On Saturday, 22 April, Earth Day, 317-year-old Vergelegen will celebrate over a decade of hosting field researchers undertaking ground-breaking work on the estate.
Local and international scientists visiting the estate have already investigated subjects as diverse as Argentinian ants, Nguni cattle, frogs, grasshoppers, bontebok, alien plant management and water quality. Following recent fires, researchers have also found Vergelegen to be an ideal site to investigate the post-fire recruitment of natural and alien plants, how Proteaceae compete after fire, and when and how insects return to these burnt areas.
Numerous scientific papers have been published in local and international journals and research findings are implemented into Vergelegen’s environmental management plan where applicable.
Centre of Learning Excellence
Vergelegen MD Don Tooth explains that Anglo American acquired the estate in 1987 as a showcase of the best of South African heritage, culture and environment, to be shared with the nation. As part of this initiative, a Centre of Learning Excellence was established.
Representatives of six Western Cape tertiary institutions, plus overseas universities such as Bristol and Marburg, have undertaken field research on the farm. Four doctorates and seven master’s degrees had been completed by 2016.
Interest from the scientific community has been supported by the burgeoning animal and plant populations at Vergelegen. These have grown rapidly in number and species diversity, thanks to an extensive programme of clearing invasive alien vegetation and facilitating land rehabilitation.
To help monitor the post-clearing ecosystem recovery, Vergelegen conducts monthly bird counts, identifies wild flowers and (using infra-red camera systems) monitors wildlife movement. Species such as the Cape leopard, caracal, grey rhebok and spotted genet are regularly viewed on the footage, reports Jacques van Rensburg, Vergelegen’s environmental project manager.
Alien vegetation control programme
The farm’s alien vegetation control programme is believed to be the largest private conservation undertaking in the country.

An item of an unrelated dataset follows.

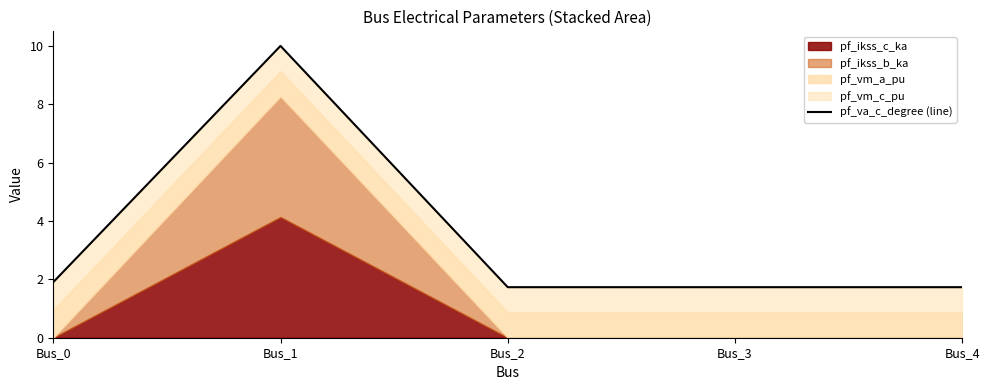

Which label corresponds to the largest value in the chart?

Bus_1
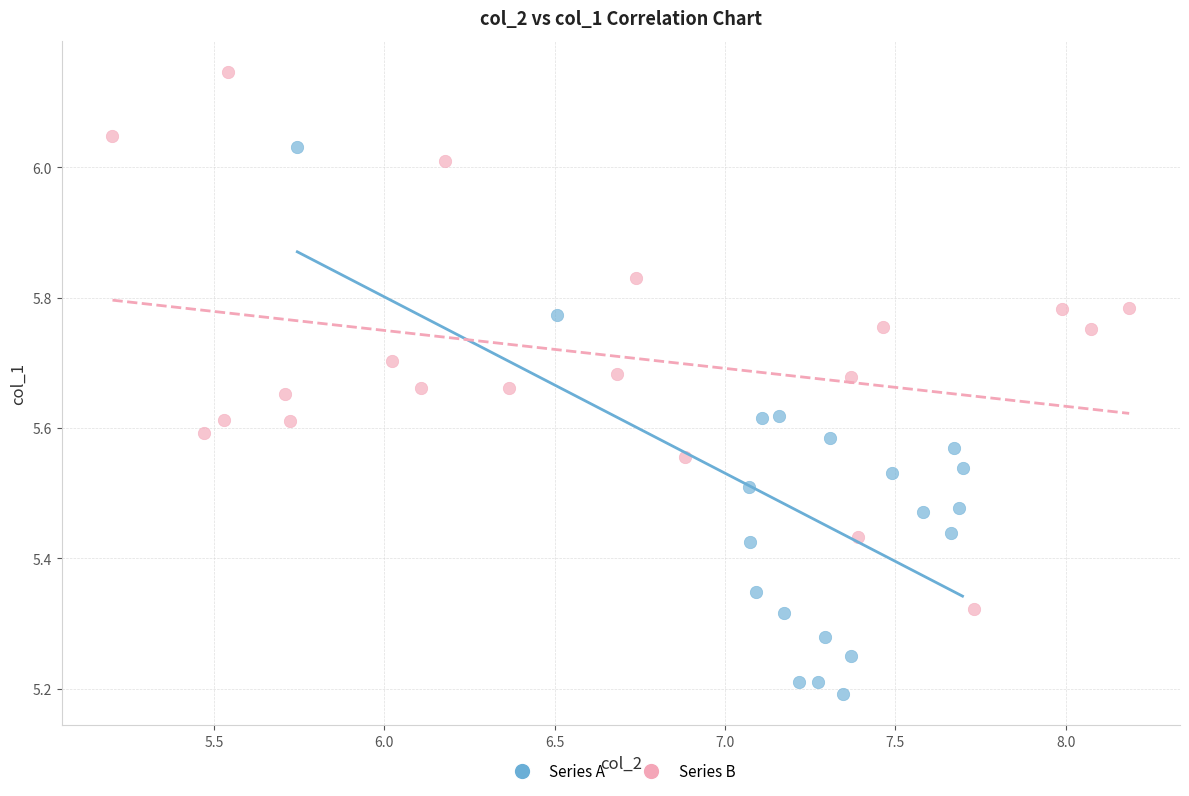

Which series reaches the maximum Y coordinate?

Series B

Since the programme was launched in 2004, 2000ha of a planned total of 2200ha have been cleared, says Tooth.
“This project has not only created at least 230 jobs and many opportunities for worker training, it has supported a habitat for numerous species of mammals, birds, amphibians and insects to thrive.”
“The size and variety of Vergelegen’s plant, fauna and bird populations are proof that land degradation and threatened extinction can be reversed,” says Tooth.